**Document text**:
++++++++++
Title: Skateboard Xombies: Search for the Crystal Coffin
Author: Ace Antonio Hall
Genre: YA Horror
On a normal school day in Lunyon Canyon, California, teenage necromancer, Sylva Fleischer, bickers with her teacher in class over an unfairly graded paper. But when the principal announces that all teachers should lock their door and not let any students leave class, the entire school is trapped in a world of terrifying zombies that not only bite with their teeth, they bite with their minds.
Since all life on Earth faces extinction at the hands of the perilous undead, a guardian of a secret society of vampire monks saves Sylva, her friend, Half-Pipe and her family, and lead them to an alternate world. And that’s when the real terror begins … on a planet full of every imaginable type of undead creature that ever lived … Including those telekinetic zombies!
Praise for Ace Antonio Hall and Confessions of Sylva Slasher:
“As I say on the front cover … A treat for Buffy fans–but 100% Ace Antonio Hall’s own twisted vision. Breathes new life into the living dead; run, don’t shamble to get a copy.” –Nebula and Hugo Award-winning author, Robert J. Sawyer
“In a vast sea of zombie tales, Hall’s tale is more than a cut above. He brings the entire genre to heel and treats us to one Hell of a ride.”
--Art Holcomb, Editor-in-Chief, Andromeda Entertainment
Ace Antonio Hall is an actor, former music producer, and ‘retired’ educator with accolades as a Director of Education for the Sylvan Learning Center and nearly fifteen years experience as an award-winning NYC English teacher. He has a BFA degree with a concentration in screenwriting and has published poetry, short stories and fiction in magazines, anthologies, newspapers and novels.
++++++++++
**Material shown**:
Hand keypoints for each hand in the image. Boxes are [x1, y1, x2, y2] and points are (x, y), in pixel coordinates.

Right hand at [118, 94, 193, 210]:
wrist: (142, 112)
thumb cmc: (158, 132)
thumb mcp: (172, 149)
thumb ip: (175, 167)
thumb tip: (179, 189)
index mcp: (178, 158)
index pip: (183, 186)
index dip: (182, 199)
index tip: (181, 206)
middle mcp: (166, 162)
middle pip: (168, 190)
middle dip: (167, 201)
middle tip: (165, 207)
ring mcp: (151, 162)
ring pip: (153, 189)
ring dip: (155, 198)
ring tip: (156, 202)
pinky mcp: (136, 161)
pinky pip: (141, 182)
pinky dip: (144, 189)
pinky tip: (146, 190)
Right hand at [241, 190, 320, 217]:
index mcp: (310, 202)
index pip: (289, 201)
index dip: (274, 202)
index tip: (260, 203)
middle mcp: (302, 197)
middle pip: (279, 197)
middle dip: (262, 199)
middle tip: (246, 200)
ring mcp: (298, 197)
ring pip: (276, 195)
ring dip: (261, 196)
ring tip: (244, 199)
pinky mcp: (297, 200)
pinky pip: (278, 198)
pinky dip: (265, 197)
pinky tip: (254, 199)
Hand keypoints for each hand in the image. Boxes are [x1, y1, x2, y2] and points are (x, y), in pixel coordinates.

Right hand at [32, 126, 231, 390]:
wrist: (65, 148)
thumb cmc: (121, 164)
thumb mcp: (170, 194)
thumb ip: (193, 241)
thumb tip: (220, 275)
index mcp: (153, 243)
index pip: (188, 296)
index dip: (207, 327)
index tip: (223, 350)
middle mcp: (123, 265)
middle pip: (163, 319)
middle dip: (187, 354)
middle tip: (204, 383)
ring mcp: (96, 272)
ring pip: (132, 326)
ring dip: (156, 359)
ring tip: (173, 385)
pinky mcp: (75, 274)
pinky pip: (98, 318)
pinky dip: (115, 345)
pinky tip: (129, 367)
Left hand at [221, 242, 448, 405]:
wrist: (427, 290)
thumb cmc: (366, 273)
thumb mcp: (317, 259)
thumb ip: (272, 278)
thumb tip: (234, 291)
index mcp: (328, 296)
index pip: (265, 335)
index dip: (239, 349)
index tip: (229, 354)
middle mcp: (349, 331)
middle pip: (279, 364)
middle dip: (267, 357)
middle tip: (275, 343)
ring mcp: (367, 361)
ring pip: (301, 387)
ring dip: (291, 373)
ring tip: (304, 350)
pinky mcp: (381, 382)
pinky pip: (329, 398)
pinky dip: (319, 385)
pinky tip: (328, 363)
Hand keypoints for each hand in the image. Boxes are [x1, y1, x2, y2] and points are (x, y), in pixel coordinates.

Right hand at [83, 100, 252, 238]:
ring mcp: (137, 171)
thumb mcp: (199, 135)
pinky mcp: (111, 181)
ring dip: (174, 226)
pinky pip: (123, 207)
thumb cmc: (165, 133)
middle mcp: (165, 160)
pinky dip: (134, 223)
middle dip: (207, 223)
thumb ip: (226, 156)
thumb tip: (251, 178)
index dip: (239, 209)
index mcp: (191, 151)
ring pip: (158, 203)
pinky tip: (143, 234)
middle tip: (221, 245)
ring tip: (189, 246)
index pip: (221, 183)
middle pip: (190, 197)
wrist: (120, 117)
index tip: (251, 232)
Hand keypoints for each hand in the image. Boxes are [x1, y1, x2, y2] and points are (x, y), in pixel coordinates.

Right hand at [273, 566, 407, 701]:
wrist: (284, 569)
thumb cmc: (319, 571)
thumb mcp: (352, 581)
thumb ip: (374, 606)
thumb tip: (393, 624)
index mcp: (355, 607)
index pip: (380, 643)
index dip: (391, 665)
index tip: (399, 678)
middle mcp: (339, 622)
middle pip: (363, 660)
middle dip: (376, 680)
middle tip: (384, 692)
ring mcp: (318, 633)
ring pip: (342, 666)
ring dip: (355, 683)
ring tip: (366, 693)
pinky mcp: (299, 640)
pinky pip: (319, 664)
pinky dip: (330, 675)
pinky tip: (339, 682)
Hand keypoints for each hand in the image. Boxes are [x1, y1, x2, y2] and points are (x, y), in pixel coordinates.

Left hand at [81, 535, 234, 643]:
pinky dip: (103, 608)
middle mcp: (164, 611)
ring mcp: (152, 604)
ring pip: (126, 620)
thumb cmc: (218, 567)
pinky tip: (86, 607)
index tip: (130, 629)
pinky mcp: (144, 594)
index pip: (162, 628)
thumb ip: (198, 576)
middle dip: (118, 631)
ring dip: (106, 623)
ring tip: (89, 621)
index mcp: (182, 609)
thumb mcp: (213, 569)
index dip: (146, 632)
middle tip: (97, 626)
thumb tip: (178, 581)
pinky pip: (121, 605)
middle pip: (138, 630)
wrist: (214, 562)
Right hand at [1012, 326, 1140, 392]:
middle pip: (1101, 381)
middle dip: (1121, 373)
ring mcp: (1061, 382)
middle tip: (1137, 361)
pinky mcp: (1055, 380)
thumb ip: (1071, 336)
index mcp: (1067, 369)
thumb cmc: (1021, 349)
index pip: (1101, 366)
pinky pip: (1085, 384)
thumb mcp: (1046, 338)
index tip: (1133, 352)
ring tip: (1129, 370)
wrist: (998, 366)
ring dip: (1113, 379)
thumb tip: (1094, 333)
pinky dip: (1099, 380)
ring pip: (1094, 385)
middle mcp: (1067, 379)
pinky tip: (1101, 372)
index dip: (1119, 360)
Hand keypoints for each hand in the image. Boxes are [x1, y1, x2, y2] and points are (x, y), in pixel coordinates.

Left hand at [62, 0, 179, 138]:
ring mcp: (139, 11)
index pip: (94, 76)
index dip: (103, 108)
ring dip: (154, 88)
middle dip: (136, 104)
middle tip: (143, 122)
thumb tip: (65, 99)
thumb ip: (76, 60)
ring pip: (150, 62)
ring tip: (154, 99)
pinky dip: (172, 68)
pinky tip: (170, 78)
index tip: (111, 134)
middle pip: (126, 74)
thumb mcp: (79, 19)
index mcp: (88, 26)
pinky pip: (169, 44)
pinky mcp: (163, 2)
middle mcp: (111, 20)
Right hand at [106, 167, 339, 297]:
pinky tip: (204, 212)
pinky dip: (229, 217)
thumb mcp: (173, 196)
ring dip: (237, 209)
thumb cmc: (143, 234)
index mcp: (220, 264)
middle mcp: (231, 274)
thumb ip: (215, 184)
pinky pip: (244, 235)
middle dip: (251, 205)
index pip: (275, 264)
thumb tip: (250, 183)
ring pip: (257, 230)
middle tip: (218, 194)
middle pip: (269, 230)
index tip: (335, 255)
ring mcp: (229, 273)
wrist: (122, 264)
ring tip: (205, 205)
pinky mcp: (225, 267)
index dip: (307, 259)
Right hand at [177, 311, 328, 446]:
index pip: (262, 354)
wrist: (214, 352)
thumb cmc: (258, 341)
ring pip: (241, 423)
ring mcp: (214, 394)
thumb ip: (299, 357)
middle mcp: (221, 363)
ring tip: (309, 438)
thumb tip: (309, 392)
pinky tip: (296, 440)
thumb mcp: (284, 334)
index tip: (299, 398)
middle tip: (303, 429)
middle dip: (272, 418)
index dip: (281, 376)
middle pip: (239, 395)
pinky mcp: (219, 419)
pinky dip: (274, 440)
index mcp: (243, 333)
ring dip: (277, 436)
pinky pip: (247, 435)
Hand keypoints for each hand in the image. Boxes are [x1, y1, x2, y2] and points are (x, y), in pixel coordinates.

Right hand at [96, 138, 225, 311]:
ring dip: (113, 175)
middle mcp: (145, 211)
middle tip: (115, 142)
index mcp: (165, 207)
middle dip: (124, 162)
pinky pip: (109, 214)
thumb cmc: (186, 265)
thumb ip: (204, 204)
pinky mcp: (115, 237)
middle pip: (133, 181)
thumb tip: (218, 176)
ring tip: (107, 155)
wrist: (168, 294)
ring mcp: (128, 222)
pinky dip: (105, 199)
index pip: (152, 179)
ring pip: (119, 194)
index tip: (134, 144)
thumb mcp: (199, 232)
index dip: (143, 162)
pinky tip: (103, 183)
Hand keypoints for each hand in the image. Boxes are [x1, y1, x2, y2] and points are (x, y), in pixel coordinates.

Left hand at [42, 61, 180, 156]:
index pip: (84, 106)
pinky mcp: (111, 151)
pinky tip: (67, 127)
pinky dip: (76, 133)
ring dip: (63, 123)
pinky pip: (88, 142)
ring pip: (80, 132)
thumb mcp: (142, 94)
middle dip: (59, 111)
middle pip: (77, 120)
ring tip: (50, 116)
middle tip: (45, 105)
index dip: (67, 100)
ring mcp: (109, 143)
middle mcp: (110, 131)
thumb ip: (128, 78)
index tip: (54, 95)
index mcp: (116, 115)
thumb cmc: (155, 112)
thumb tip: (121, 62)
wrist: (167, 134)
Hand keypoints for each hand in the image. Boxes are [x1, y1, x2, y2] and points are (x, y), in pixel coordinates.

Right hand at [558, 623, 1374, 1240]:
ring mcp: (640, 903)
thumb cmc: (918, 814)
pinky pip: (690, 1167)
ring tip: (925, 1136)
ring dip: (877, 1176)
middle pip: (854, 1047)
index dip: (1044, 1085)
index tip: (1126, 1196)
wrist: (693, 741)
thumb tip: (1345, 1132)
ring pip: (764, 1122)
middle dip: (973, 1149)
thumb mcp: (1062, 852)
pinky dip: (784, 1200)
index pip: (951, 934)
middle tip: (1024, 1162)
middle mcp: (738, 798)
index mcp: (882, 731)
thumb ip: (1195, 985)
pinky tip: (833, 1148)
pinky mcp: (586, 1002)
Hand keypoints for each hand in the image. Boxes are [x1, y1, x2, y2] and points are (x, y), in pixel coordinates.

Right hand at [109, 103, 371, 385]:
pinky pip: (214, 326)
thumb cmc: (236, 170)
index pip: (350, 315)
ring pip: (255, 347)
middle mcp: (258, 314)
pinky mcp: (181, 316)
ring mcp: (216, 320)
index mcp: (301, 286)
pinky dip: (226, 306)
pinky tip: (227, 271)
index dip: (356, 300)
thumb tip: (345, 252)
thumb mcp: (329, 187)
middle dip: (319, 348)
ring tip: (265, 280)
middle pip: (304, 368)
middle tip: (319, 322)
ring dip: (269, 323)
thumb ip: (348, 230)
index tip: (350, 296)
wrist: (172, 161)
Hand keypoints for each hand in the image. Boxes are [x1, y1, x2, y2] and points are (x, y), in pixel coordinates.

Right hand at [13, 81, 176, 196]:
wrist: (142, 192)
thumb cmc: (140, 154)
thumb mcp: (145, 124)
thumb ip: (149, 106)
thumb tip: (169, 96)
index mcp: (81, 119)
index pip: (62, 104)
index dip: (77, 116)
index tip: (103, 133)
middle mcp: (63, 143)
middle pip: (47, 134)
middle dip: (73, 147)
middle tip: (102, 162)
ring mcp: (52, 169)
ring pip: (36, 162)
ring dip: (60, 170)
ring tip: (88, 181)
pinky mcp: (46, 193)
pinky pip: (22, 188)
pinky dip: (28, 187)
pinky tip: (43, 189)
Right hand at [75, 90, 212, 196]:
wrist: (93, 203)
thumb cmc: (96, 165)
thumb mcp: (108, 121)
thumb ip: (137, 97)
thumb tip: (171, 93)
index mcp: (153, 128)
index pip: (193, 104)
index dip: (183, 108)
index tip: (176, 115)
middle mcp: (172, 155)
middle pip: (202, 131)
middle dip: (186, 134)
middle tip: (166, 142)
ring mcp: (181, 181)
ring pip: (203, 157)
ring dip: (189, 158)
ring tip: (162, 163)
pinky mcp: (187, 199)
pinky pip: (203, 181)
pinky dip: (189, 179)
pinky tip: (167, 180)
++++++++++
**Explore the material**:
a. According to the book description, where does Sylva Fleischer's normal school day take place?
b. Write the next part of the book description on Skateboard Xombies, picking up after its closing sentence about the author.

**Results**:
a. Lunyon Canyon, California.

b.
Inspired by his father, Chris Acemandese Hall, who penned the lyrics to the Miles Davis jazz classic, “So What”, sung by Eddie Jefferson, and his sister, Carol Lynn Brown, who guest starred in the 1970’s film, “Velvet Smooth”, Ace spawned his creativity into developing the beloved but flawed teen character, Sylva Slasher.
Ace was the Vice President of the Greater Los Angeles Writers Society (2009-2011), and continues to head the Science Fiction, Fantasy & Horror (ScHoFan) Critique Group as Co-Director of critique groups within the society. He is also a member of LASFS and the International Thriller Writers.
On April 14, 2013, Montag Press published his YA zombie novel Confessions of Sylva Slasher. His next release, Skateboard Xombies, is coming out later this year, and he has already begun working on Skateboard Xamurai for the third installment in his Sylva Slasher series.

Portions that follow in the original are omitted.